読む抜粋 ▸
((

変えていいものと変えてはいけないもの。「松月堂」が誠実に向き合う伝統の味と新たなチャレンジ【松月堂Vol.02】
「お菓子は、ココロを満たすもの」。
栄光堂グループが掲げているコーポレートスローガンです。お客さまのココロを満たすための選択肢は、一つでも多い方が良い。そう考える栄光堂グループは、後継がいない和菓子屋さんや経営が難しくなった洋菓子屋さんをグループに迎え、お菓子文化と美味しさの継承のため共に歩み続けています。
2022年に栄光堂グループの一員となってからも、100年以上受け継がれた昔ながらの素朴な味を大切に継承している松月堂は、新商品や今の時代に合った、お客さまが満足される美味しさへのチャレンジも。
今回は、商品開発を担当する山口勉工場長と吉村麻耶取締役に、松月堂のものづくりについて話を聞きました。
松月堂Vol.01はこちら
先輩の背中を見て覚えていった職人技
―工場長が松月堂に入られたのはいつですか?
山口勉工場長(以下、工場長):高校を卒業してすぐです。もう約40年前のことになりますね。
―どうやって松月堂の味を学んだのでしょう。
工場長:最初はほとんど教えてもらえませんでした。当時はいわゆる「見て盗め」、という時代だった。砂糖が何gとか一応のレシピはありますが、材料の混ぜ方や火加減の調整は見て覚えていくんです。どのくらい煮詰まったらとか、泡の状態がどうなったらとかのタイミングを自分で予測を付けました。それから見よう見まねで、自分でつくって試しながら覚えていきました。何回も失敗しましたが、見ているだけではわからない部分は、自分でやって初めてわかって次の段階に進めるんです。
-代々受け継がれているレシピなどあるのでしょうか。
工場長:明治の創業当時から伝わる筆で書かれた帳面はありますが、私は見せてもらったことはありません。何しろ「見て覚えろ」の時代ですから、自分自身でノートに書き溜めていきました。今でも見返すことがありますよ。
思いを形に!自分が美味しいと感じるお菓子を
―新商品の開発はどんな事を大切にしていますか?
吉村麻耶さん(以下、麻耶):松月堂では、「こういうのをつくってください」と依頼されてつくることはありません。私自身がこんなお菓子があったら面白いな、食べたいなと思ったものを形にしています。他所のお店の和菓子を見たり食べたりして刺激を受けることも多いです。「こういうやり方があるのか」とか、「うちだったらこんな風につくれるな」とか、考えています。
―新商品はどのようにつくっていくのですか?

))

提供データ ▸
((

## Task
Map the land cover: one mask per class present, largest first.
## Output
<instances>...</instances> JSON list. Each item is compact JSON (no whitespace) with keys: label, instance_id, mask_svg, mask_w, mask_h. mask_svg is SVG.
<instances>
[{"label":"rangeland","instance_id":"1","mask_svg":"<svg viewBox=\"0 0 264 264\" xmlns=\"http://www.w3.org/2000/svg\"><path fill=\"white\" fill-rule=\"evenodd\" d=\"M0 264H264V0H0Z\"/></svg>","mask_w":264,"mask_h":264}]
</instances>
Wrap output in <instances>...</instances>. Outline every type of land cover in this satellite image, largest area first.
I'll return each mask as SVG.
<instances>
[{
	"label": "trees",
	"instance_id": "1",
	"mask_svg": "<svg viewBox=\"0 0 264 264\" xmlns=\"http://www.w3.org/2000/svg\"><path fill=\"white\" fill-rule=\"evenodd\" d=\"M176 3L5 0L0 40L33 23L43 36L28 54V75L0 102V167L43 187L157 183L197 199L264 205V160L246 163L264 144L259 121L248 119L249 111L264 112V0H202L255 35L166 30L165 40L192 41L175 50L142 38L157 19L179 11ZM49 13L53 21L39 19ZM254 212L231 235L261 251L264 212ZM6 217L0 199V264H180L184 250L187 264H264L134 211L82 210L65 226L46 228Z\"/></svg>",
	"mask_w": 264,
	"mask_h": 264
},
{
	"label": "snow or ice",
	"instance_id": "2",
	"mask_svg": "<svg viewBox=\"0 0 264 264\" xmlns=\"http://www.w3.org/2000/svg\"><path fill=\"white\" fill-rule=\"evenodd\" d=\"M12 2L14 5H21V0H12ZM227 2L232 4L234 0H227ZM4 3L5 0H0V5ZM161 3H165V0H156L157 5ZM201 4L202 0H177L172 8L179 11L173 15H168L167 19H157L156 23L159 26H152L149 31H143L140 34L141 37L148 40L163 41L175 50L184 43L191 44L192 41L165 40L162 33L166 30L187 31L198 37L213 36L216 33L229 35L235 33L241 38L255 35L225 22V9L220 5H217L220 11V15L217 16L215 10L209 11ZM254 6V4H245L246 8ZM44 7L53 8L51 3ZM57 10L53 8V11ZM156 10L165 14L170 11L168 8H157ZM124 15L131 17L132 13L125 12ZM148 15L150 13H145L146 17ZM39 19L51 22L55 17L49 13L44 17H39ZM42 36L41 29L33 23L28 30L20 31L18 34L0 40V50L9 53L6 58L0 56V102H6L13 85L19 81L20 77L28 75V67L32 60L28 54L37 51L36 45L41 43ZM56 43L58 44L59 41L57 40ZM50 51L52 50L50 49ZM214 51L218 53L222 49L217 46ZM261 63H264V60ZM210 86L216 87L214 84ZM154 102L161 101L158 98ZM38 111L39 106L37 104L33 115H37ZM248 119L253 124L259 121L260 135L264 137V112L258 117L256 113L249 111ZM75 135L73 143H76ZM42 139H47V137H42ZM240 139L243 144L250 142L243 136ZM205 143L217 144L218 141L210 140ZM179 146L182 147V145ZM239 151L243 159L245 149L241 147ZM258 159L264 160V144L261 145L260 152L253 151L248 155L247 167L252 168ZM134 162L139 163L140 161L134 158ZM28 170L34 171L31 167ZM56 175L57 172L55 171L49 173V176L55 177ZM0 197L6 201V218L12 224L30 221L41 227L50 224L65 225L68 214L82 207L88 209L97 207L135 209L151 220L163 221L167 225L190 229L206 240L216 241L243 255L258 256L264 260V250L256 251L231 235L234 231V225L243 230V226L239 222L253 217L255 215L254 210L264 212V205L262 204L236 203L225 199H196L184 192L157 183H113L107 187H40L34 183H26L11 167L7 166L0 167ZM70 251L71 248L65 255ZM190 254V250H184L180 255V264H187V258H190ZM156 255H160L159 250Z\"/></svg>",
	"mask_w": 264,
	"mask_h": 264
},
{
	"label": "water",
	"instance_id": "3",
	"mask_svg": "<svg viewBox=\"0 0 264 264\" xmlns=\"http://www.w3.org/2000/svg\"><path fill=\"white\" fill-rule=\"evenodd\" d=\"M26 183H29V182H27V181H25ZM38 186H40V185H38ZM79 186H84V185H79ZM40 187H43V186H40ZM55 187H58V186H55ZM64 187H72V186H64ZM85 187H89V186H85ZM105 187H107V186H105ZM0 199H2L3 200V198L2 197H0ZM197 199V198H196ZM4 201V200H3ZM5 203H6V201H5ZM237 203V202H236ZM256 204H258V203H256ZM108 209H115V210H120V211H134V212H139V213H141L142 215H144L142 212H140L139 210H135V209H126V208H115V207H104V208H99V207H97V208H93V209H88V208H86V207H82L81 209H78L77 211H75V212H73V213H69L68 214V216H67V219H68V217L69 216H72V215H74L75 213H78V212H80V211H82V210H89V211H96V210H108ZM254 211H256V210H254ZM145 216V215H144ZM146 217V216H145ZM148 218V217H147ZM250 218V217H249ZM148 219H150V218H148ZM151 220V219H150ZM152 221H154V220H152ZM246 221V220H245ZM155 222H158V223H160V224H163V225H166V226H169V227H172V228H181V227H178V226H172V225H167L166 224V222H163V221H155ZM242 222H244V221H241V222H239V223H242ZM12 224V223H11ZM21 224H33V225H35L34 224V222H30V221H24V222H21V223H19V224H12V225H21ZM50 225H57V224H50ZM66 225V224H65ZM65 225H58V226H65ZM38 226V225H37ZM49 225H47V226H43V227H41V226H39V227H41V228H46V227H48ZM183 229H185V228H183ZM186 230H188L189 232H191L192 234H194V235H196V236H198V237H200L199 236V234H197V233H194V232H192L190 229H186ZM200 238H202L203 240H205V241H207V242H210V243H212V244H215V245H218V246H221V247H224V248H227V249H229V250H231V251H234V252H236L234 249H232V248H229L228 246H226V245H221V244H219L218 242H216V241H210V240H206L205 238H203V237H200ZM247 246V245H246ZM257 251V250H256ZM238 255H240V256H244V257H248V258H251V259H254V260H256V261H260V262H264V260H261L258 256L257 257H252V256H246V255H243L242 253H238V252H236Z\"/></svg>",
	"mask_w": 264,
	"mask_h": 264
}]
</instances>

))

課題 ▸
- a) 松月堂の記事について、次の問いに答えなさい。
(i) 栄光堂グループが掲げているコーポレートスローガンは何か。
(ii) 松月堂が栄光堂グループの一員になったのは何年か。
(iii) 山口勉工場長が松月堂に入ったのはいつか。
- b) 松月堂の記事で聞き手が投げかけている質問を、すべて書き出しなさい。
- c) 松月堂の記事から、「2022年に栄光堂グループの」と「-代々受け継がれているレシピなどあるのでしょうか。」の間を、両端を含めてそのまま抜き出しなさい。
根拠には松月堂の記事だけを使い、一覧の内容は使わないこと。

課題別の解答 ▸
- a)
(i) 「お菓子は、ココロを満たすもの」
(ii) 2022年
(iii) 高校を卒業してすぐ(約40年前)

- b)
工場長が松月堂に入られたのはいつですか?
どうやって松月堂の味を学んだのでしょう。
代々受け継がれているレシピなどあるのでしょうか。
新商品の開発はどんな事を大切にしていますか?
新商品はどのようにつくっていくのですか?

- c)
2022年に栄光堂グループの一員となってからも、100年以上受け継がれた昔ながらの素朴な味を大切に継承している松月堂は、新商品や今の時代に合った、お客さまが満足される美味しさへのチャレンジも。
今回は、商品開発を担当する山口勉工場長と吉村麻耶取締役に、松月堂のものづくりについて話を聞きました。
松月堂Vol.01はこちら
先輩の背中を見て覚えていった職人技
―工場長が松月堂に入られたのはいつですか?
山口勉工場長(以下、工場長):高校を卒業してすぐです。もう約40年前のことになりますね。
―どうやって松月堂の味を学んだのでしょう。
工場長:最初はほとんど教えてもらえませんでした。当時はいわゆる「見て盗め」、という時代だった。砂糖が何gとか一応のレシピはありますが、材料の混ぜ方や火加減の調整は見て覚えていくんです。どのくらい煮詰まったらとか、泡の状態がどうなったらとかのタイミングを自分で予測を付けました。それから見よう見まねで、自分でつくって試しながら覚えていきました。何回も失敗しましたが、見ているだけではわからない部分は、自分でやって初めてわかって次の段階に進めるんです。
-代々受け継がれているレシピなどあるのでしょうか。